Is it not a miracle that two adults and five children have lived for seven years on this exposed hillside? I think that God has been good to them. Is not the hon. Gentleman's statement rather one of defeatism? Is it not the case that the father of the family did his duty as a soldier in the recent war when he was called up? Why should he and his wife and children be denied a home such as others can get, and to which they are entitled under the law?

Mr. Browne

I am not defending bad housing conditions. This application was made in July, 1956, but, as I have explained to the hon. Gentleman, the council is maintaining its progress and has already rehoused a very large number of tinker families living under equally difficult conditions.

Mr. T. Fraser

Can the Joint Under-Secretary say if the large number—I should think seven or eight, from what he has said—of tinker families rehoused since last June were more overcrowded than this family or were living in conditions worse than those in which people were living in this case?

Mr.

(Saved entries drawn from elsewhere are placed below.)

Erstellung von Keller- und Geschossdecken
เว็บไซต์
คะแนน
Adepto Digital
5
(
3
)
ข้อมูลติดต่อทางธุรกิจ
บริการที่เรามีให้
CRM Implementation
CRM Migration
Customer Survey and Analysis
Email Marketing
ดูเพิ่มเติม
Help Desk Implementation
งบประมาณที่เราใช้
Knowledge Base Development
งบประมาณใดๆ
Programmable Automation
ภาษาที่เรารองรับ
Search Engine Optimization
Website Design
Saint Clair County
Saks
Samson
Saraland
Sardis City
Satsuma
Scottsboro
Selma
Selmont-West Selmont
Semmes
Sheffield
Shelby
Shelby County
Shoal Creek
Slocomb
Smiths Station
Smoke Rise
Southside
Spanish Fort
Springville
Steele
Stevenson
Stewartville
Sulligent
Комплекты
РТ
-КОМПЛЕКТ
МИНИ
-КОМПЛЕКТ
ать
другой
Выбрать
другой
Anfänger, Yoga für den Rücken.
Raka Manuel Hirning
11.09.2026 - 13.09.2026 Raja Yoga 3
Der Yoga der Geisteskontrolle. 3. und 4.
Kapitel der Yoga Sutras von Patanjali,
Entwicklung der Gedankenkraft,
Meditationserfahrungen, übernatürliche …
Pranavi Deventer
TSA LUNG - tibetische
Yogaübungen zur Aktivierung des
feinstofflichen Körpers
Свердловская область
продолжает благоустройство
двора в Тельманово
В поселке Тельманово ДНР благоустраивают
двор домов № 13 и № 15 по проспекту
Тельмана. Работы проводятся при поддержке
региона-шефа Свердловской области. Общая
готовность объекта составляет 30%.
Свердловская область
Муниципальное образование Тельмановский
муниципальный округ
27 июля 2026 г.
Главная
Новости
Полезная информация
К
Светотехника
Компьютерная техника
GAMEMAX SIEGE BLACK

Browne

Yes, Sir—or as bad.

Mr. J. Stuart

Is not this a matter which has been the concern, and rightly so, of the local authorities for a considerable number of years, and would not any departure from that policy be one of queue-jumping, which would lead to endless difficulties in very many quarters?

Mr. Browne

Yes, Sir.

Mr. H. Morrison

Is not this an exceptional and really terrible case—that this family of seven persons should be living in this shack of essentially limited size? Is it not disgraceful that they have not been found accommodation?

Mr. Browne

No, Sir. The right hon. Gentleman will know, although he does not represent a Scottish constituency, that there are in Scotland very many people with far longer outstanding applications living in very bad housing conditions, and I am satisfied that the local authority is doing its best and is doing all it can to better this position.

Mr. H. Morrison

Is the hon. Gentleman aware that, even though I do not represent a Scottish constituency, I am a Member of Parliament and entitled to be concerned?